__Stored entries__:
○ ○ ○ ○ ○

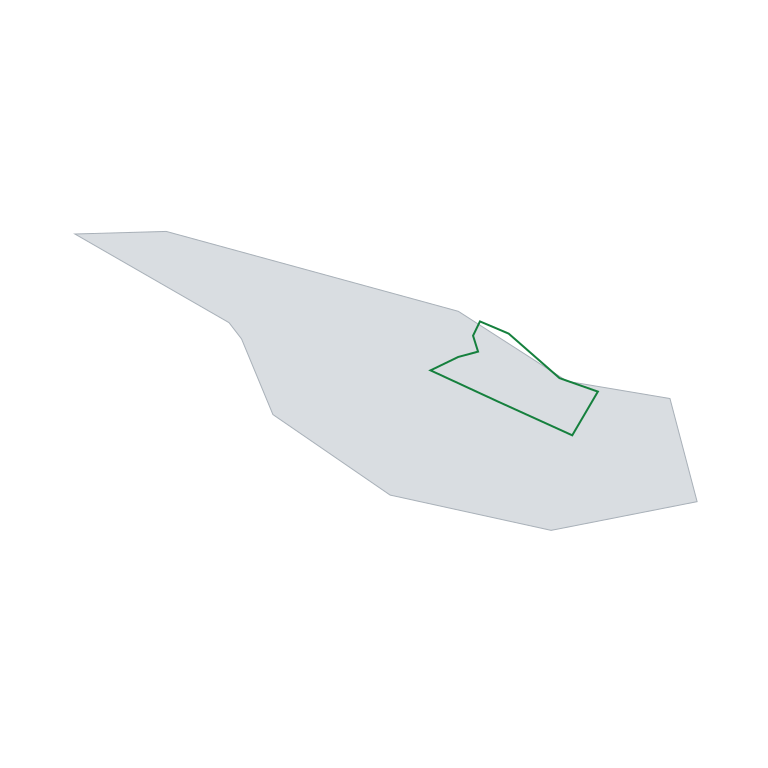 Ngchesar highlighted on a map of Palau, rotated 277°
{"feature_id": "PLW-5255", "entity_name": "Ngchesar", "entity_type": "state/province", "adm_level": 1, "iso_a3": "PLW", "parent_name": "Palau", "parent_adm1": "", "projection": "robinson", "projection_center": [134.604, 7.467], "detail": "fine", "context": "in_parent", "style": "outline", "palette": "green", "viewbox_px": 768, "rotation_deg": 277, "n_neighbors": 0, "source": "natural_earth", "source_scale": "10m", "svg_char_len": 503}
<svg xmlns="http://www.w3.org/2000/svg" viewBox="0 0 768 768"><g transform="rotate(277 384 384)"><path d="M404.4,669.6L305.4,709.1L259.1,567.7L274.5,403.6L340.1,277.5L411.4,237.1L426.0,222.7L495.2,58.9L508.9,149.2L465.2,448.9L409.0,565.5L404.4,669.6Z" fill="#d9dde1" stroke="#a8b0b8" stroke-width="1"/><path d="M457.8,471.6L449.2,501.6L411.2,557.5L402.5,597.2L356.0,577.1L380.4,499.4L403.2,428.5L419.9,454.4L427.6,473.4L442.8,466.5L457.8,471.6Z" fill="none" stroke="#15803d" stroke-width="2"/></g></svg>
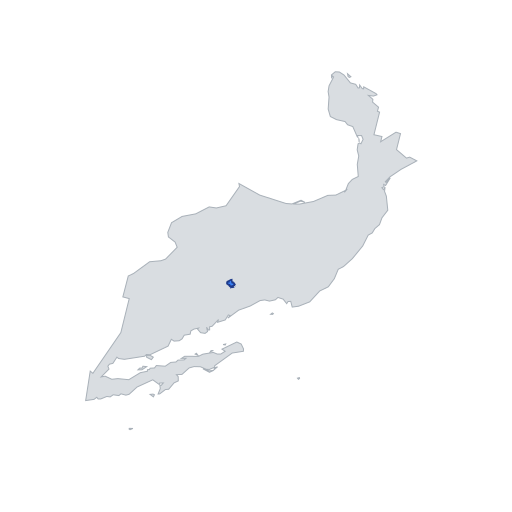 Nuevo Ideal, Durango, Mexico shown in context, rotated 284°
{"feature_id": "50627088B12062769498923", "entity_name": "Nuevo Ideal", "entity_type": "district", "adm_level": 2, "iso_a3": "MEX", "parent_name": "Mexico", "parent_adm1": "Durango", "projection": "robinson", "projection_center": [-105.12, 24.837], "detail": "fine", "context": "in_parent", "style": "filled", "palette": "blue", "viewbox_px": 512, "rotation_deg": 284, "n_neighbors": 0, "source": "geoboundaries", "source_scale": "gbopen_adm2", "svg_char_len": 5189}
<svg xmlns="http://www.w3.org/2000/svg" viewBox="0 0 512 512"><g transform="rotate(284 256 256)"><path d="M74.5,125.7L104.2,123.0L102.7,126.1L149.0,143.4L184.0,143.3L184.1,136.7L205.7,136.9L209.5,141.5L224.7,154.2L228.4,164.9L231.1,169.0L245.4,177.4L249.9,174.2L253.3,166.4L257.6,164.7L267.9,166.0L276.5,174.7L282.3,187.3L292.3,198.7L293.0,205.9L297.5,214.8L319.4,223.2L322.2,221.9L316.0,244.9L314.2,272.4L315.2,278.3L321.0,286.2L319.9,290.5L320.1,286.2L315.4,279.5L316.9,285.7L322.8,298.6L332.2,311.0L334.4,318.7L341.0,326.6L339.2,326.4L343.0,328.3L341.8,327.2L348.6,328.1L353.6,330.9L357.9,336.0L369.4,332.1L377.9,331.5L383.5,328.5L389.5,327.9L390.7,329.1L390.3,330.7L395.1,331.7L398.4,329.3L397.4,325.2L395.8,326.2L396.2,325.4L405.0,318.6L405.5,313.1L408.0,309.9L407.8,301.0L409.3,294.4L416.0,290.5L427.9,288.4L433.0,286.2L438.8,285.7L448.5,288.0L449.2,286.5L446.7,286.4L449.9,285.4L453.9,288.3L454.7,292.3L452.9,297.6L446.8,305.7L446.7,311.2L443.7,314.4L444.2,315.7L447.0,315.2L444.1,318.6L444.2,320.0L446.2,319.6L442.6,333.2L441.7,334.4L439.6,331.3L439.0,326.2L436.3,331.5L433.5,331.9L430.0,338.9L425.8,338.8L425.5,341.1L402.2,341.1L402.4,349.3L397.0,349.3L410.0,361.9L409.7,366.6L393.2,366.6L387.4,378.3L389.1,381.2L387.2,389.0L375.1,375.7L365.3,366.9L359.4,363.5L358.8,364.4L364.3,367.4L355.8,364.7L356.3,362.6L354.1,363.5L352.7,361.6L351.2,363.6L354.0,364.6L349.8,365.1L345.6,368.0L332.3,372.8L323.6,369.0L316.3,368.2L311.4,364.7L306.5,363.2L303.4,359.8L291.5,357.1L276.7,350.1L267.0,343.5L263.0,339.0L253.0,337.5L243.6,333.6L237.5,326.3L224.5,319.2L217.6,309.5L215.2,303.5L220.4,300.7L219.6,298.1L217.2,297.3L220.7,292.8L221.1,287.3L218.2,285.4L215.5,280.0L215.5,275.1L213.7,270.7L206.0,262.4L199.3,252.3L188.9,243.7L191.9,245.3L192.1,243.4L186.5,241.6L182.4,234.8L185.3,235.0L177.2,230.4L176.1,228.1L173.1,228.9L172.6,227.9L174.9,225.2L171.0,227.3L168.6,225.3L168.2,220.8L171.0,216.9L172.1,217.6L170.1,213.5L167.6,210.9L164.2,211.0L161.8,205.5L157.7,204.3L155.2,202.0L153.6,197.1L154.7,194.0L147.3,192.5L134.6,177.1L133.9,173.5L131.9,172.3L123.9,153.3L123.3,147.4L124.2,145.5L117.2,143.1L115.6,140.0L113.3,138.9L110.7,140.7L101.2,135.0L102.9,138.7L101.5,145.9L103.6,151.6L105.2,162.5L114.8,172.0L117.9,178.5L119.4,178.2L120.1,180.1L121.5,180.4L122.8,184.6L125.6,185.8L127.1,194.6L132.1,199.0L133.8,204.0L136.1,205.5L137.8,211.4L139.8,212.8L138.6,208.4L141.4,211.0L144.7,224.4L147.9,228.2L152.1,237.9L151.5,242.0L152.4,245.6L156.1,249.1L157.4,245.5L167.9,258.2L167.0,262.9L162.8,266.4L160.5,266.8L156.1,256.4L139.6,242.5L138.1,242.7L134.7,238.3L134.0,235.3L135.1,228.8L133.7,222.6L131.2,218.2L123.2,212.8L121.6,207.5L120.1,209.7L116.0,210.8L113.1,207.2L105.6,203.5L104.5,200.4L98.9,195.9L98.4,194.4L104.2,195.2L107.6,193.9L107.5,195.3L110.4,196.8L109.4,193.2L108.0,193.0L110.9,185.8L100.1,172.3L91.1,166.3L89.5,163.4L89.6,158.3L87.4,156.7L86.8,151.0L84.0,148.6L83.6,145.2L79.7,139.9L79.1,137.4L80.4,135.7L77.7,133.5L74.5,125.7ZM134.0,177.3L133.0,180.8L130.1,179.6L131.3,174.4L133.1,173.9L134.0,177.3ZM122.2,176.7L118.0,172.9L117.0,169.0L119.1,170.3L119.6,172.5L121.7,173.0L122.2,176.7ZM452.9,304.7L451.9,303.5L452.3,302.0L455.0,300.7L452.9,304.7ZM134.8,242.6L131.9,239.0L133.7,231.8L133.2,238.3L134.8,242.6ZM96.8,191.0L94.5,190.5L96.1,186.7L97.1,189.5L96.8,191.0ZM58.9,178.3L57.0,175.8L57.4,174.7L58.1,174.7L58.9,178.3ZM137.4,242.7L139.2,245.5L135.4,242.8L137.4,242.7ZM204.7,285.6L204.3,286.8L203.4,286.3L203.0,284.3L204.7,285.6ZM153.3,235.3L154.0,237.5L152.0,234.8L153.3,235.3ZM146.1,220.7L147.2,221.7L145.6,223.7L146.1,220.7ZM148.5,327.5L147.7,327.9L146.6,327.0L147.5,325.8L148.5,327.5ZM393.5,328.0L391.5,328.5L395.0,327.3L393.5,328.0ZM163.3,247.9L162.2,247.7L162.1,245.5L163.3,247.9Z" fill="#d9dde1" stroke="#a8b0b8" stroke-width="1"/><path d="M227.2,238.2L226.8,237.6L226.9,236.8L227.0,236.7L226.8,236.8L226.4,237.0L226.2,236.7L225.7,236.2L225.5,235.9L225.4,235.8L225.2,235.6L224.9,235.7L224.8,235.8L224.6,235.9L224.6,235.3L224.2,235.2L224.3,234.8L224.2,234.8L224.2,234.7L223.9,234.7L223.9,234.8L223.9,234.7L223.7,234.5L223.7,234.4L223.6,234.2L223.3,234.4L223.2,234.3L222.9,234.3L222.7,234.6L222.3,234.5L222.2,234.5L222.3,235.0L222.2,235.0L221.9,235.2L221.8,235.3L221.7,235.4L221.8,235.5L221.7,235.7L221.7,235.8L221.6,236.0L221.6,236.3L221.4,236.4L221.4,236.5L221.3,236.8L221.1,236.9L221.1,237.0L221.0,237.3L221.7,237.0L221.8,237.3L221.0,237.6L220.7,237.8L220.4,237.8L220.6,238.5L220.7,238.9L219.9,239.1L220.0,239.1L220.0,239.3L219.9,239.4L219.7,239.4L219.7,239.5L219.8,239.7L219.7,239.7L219.8,239.8L219.8,239.7L219.9,239.8L220.0,239.9L220.0,240.0L220.0,240.3L220.2,240.2L220.2,240.3L220.9,240.3L220.9,240.6L220.6,240.7L220.6,241.1L220.5,241.4L220.4,241.4L220.4,241.5L220.7,241.3L221.0,241.1L221.6,240.8L222.3,241.6L222.3,241.8L222.4,241.7L222.7,242.0L222.8,242.0L223.0,242.2L223.3,242.4L223.5,242.2L223.2,241.7L223.5,241.5L223.6,242.0L223.9,241.7L224.0,241.6L224.7,240.8L224.9,240.6L224.7,240.7L224.5,240.4L224.6,240.2L224.4,240.3L224.4,240.0L224.3,239.9L224.3,239.5L224.6,239.5L224.5,239.4L224.6,239.2L224.9,238.9L225.3,238.8L225.2,238.9L225.5,238.7L225.8,238.5L226.1,238.3L226.3,238.4L227.0,238.3L227.2,238.2Z" fill="#3b82f6" stroke="#1e3a8a" stroke-width="1.5"/></g></svg>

○ ○ ○ ○ ○

__Task to carry out__: How many lines of the records contain the string "projection"? Give only the number.

__Worked solution__: 2